Coleman's 2002 plan had been to avenge his 1998 loss of the Minnesota governorship to Jesse Ventura, the wrestler-turned-third-party-pol who has yet to decide whether he will seek a second term this year. (There was speculation at one point that Ventura might challenge Wellstone on the Independence Party ticket, but the talk fizzled. If Ventura seeks a new term, an Independence Party Senate candidate might still draw votes--most likely from Coleman. By the same token, a Green candidate could shave some votes off Wellstone's total. But third-party candidates are not expected to gain much traction arguing that voters lack a choice between Wellstone and Coleman.)

When Coleman switched ambitions under pressure from the White House, even Republicans said he would not be helped much by being identified as "Bush's boy" in a state that tends to favor politicians who think for themselves.
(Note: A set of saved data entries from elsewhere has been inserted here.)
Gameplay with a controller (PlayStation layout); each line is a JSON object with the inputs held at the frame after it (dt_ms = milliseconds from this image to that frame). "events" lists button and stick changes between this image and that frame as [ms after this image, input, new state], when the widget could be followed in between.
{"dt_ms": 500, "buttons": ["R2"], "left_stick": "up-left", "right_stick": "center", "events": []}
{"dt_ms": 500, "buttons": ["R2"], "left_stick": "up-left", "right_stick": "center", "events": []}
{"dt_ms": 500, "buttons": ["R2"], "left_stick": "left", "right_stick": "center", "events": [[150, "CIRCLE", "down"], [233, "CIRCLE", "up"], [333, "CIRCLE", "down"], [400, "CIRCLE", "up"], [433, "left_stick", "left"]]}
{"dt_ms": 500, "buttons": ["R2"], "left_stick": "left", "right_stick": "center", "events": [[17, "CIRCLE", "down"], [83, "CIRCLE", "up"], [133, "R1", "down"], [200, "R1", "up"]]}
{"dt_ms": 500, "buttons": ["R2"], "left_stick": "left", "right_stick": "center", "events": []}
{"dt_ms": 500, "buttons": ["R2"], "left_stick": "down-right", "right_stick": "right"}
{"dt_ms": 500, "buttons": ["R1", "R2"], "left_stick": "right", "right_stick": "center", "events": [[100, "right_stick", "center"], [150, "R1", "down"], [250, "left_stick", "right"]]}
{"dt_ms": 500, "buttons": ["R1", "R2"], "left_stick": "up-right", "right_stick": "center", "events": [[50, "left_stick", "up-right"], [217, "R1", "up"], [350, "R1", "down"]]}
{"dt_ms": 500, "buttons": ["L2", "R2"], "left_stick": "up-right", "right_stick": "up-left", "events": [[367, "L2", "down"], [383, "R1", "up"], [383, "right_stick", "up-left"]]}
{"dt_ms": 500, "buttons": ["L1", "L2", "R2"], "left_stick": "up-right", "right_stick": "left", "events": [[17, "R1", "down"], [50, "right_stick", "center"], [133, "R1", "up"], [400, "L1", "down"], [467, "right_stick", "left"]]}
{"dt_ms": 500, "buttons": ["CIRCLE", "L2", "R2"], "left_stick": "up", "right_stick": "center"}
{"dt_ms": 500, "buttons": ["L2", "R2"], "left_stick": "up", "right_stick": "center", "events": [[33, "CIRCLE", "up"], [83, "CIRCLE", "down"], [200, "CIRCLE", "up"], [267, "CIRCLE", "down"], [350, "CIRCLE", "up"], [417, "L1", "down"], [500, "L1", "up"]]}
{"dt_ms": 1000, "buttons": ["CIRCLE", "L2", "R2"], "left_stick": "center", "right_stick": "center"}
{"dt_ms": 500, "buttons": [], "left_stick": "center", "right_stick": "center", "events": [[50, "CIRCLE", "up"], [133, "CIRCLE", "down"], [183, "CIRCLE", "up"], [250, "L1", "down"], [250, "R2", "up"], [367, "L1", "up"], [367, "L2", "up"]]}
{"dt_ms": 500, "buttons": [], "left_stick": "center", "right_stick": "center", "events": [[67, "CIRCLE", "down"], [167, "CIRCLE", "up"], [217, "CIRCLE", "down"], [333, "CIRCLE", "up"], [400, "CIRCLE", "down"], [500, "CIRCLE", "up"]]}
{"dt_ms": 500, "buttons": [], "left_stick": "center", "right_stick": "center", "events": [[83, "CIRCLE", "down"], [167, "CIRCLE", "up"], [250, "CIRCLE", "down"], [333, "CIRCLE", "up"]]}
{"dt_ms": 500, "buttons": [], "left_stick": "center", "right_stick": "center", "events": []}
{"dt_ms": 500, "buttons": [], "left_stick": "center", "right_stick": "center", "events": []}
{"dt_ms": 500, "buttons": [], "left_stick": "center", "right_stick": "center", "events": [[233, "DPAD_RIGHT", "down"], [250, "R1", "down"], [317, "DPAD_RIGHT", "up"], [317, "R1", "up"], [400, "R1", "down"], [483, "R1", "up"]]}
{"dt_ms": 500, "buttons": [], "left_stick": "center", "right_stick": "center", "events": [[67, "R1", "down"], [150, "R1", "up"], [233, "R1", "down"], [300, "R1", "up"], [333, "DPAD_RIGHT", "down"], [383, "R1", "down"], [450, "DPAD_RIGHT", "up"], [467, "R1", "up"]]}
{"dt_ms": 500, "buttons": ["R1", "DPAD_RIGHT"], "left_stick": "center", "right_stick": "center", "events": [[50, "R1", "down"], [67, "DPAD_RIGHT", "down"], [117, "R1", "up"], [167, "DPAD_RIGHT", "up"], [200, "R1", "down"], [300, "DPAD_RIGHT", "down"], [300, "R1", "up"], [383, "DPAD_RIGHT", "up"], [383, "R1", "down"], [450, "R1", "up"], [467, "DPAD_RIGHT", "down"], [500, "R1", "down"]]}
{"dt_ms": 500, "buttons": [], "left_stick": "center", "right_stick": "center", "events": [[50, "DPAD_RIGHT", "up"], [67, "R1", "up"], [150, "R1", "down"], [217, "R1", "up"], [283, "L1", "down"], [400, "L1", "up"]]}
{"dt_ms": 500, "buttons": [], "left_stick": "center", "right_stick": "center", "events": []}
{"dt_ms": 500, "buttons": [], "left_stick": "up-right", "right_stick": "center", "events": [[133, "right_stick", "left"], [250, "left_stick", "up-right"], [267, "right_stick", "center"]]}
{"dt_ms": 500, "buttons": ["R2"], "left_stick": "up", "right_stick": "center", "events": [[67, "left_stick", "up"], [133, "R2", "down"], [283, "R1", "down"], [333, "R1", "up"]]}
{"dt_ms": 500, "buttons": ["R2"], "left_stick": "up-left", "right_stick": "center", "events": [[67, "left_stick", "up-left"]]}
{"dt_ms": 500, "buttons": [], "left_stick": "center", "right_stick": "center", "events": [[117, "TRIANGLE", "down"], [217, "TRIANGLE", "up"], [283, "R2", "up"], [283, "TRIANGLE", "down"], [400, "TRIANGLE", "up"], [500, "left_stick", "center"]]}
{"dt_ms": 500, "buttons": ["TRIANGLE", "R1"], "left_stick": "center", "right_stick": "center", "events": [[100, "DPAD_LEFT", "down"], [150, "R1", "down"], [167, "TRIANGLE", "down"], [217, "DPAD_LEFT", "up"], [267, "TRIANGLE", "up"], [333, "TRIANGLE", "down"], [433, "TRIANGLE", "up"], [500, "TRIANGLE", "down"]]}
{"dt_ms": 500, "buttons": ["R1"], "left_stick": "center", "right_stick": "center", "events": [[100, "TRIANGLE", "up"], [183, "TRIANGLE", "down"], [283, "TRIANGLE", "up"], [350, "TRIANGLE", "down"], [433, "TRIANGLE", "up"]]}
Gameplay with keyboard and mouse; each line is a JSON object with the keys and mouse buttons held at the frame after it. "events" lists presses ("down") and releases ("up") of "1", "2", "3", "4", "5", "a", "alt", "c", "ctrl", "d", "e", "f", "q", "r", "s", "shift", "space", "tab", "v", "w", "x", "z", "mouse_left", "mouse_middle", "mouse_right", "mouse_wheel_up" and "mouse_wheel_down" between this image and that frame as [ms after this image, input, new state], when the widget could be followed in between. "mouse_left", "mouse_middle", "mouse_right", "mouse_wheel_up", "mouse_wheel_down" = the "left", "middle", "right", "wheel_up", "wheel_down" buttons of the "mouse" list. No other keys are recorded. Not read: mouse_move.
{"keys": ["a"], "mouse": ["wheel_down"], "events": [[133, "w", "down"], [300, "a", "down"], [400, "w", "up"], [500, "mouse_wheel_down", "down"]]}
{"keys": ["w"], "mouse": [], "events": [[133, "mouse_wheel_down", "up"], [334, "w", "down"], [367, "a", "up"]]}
But things changed after September 11. As Bush's approval ratings soared, Coleman wrapped himself in the cloak of presidential popularity--and perks. When Bush made his second Coleman-promoting trip to the state this March, banners announced Minnesota Is George W. Bush and Norm Coleman Country. The ex-mayor stepped off Air Force One with Bush, and stuck by his supporter-in-chief like glue through a day that culminated with Bush's raising $1.2 million for Coleman and another $800,000 in soft money for GOP efforts on his behalf. Former President George Bush headlined an October fundraiser in St. Paul for Coleman, and Cheney signed a fundraising appeal. Rove steered special-interest contributions--especially those from an energy industry angered by Wellstone's decadelong battle against oil drilling in the Arctic National Wildlife Refuge--toward accounts established to aid the man Minnesota media call "Bush's favored-son candidate." Minnesota political observers predict Coleman's campaign will spend $10 million, while another $5 million will be spent by the GOP and anti-Wellstone interests. Anti-Wellstone attack ads are already on TV, and the hits will keep on coming. Republicans say Wellstone's decision to seek a third term--after having stated years ago that he only planned to serve two--is evidence that the maverick Senator has "gone Washington." It's a tough sell, considering Coleman's party switch, but Richman says, "They'll hit Paul from now until November--above the belt and below the belt."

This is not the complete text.